Given instruction: Can you write out, word for word, the part of the open-records excerpt from "In her appeal" to "of personal privacy."?

In her appeal dated February 15, 2013, Ms. Dolan takes issue solely with the denial of the employee evaluations.

KRS 61.878(1)(a) authorizes public agencies to withhold:

Public records containing information of a personal nature where the public disclosure thereof would constitute a clearly unwarranted invasion of personal privacy.

In 1992, the Kentucky Supreme Court established a standard by which we judge the propriety of a public agency's reliance on KRS 61.878(1)(a) as a basis for denying access to public records. At pages 327 and 328 of

Kentucky Board of Examiners of Psychologists v. Courier-Journal and Louisville Times Co., 826 S.W.2d 324 (Ky. 1992), the Court articulated the following standard:

[G]iven the privacy interest on the one hand and, on the other, the general rule of inspection and its underlying policy of openness for the public good, there is but one available mode of decision, and that is by comparative weighing of the antagonistic interests. Necessarily, the circumstances of a particular case will affect the balance. The statute contemplates a case specific approach by providing for de novo judicial review of agency actions, and by requiring that the agency sustain its action by proof. Moreover, the question of whether an invasion of privacy is "clearly unwarranted" is intrinsically situational, and can only be determined within a specific context.

Provided data:
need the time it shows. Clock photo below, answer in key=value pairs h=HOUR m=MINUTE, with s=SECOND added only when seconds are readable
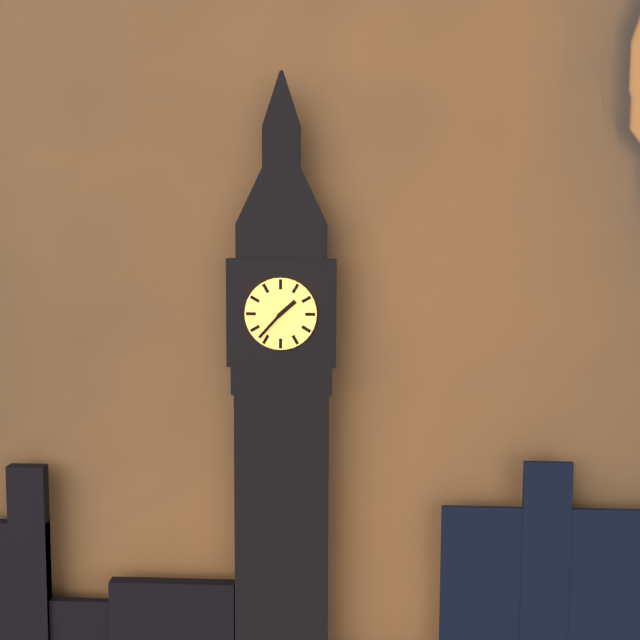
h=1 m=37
...
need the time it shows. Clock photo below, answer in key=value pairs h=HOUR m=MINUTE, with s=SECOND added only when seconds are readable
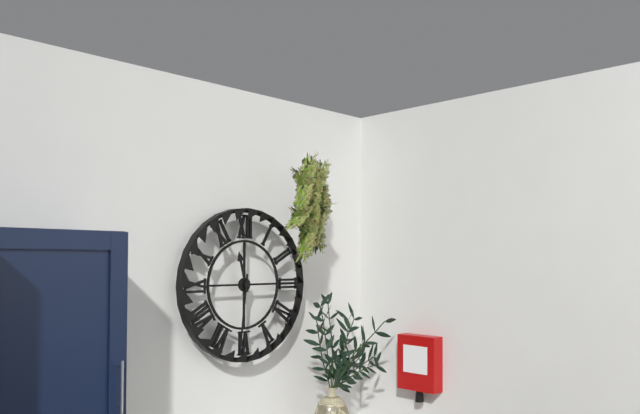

Response:
In her appeal dated February 15, 2013, Ms. Dolan takes issue solely with the denial of the employee evaluations.

KRS 61.878(1)(a) authorizes public agencies to withhold:

Public records containing information of a personal nature where the public disclosure thereof would constitute a clearly unwarranted invasion of personal privacy.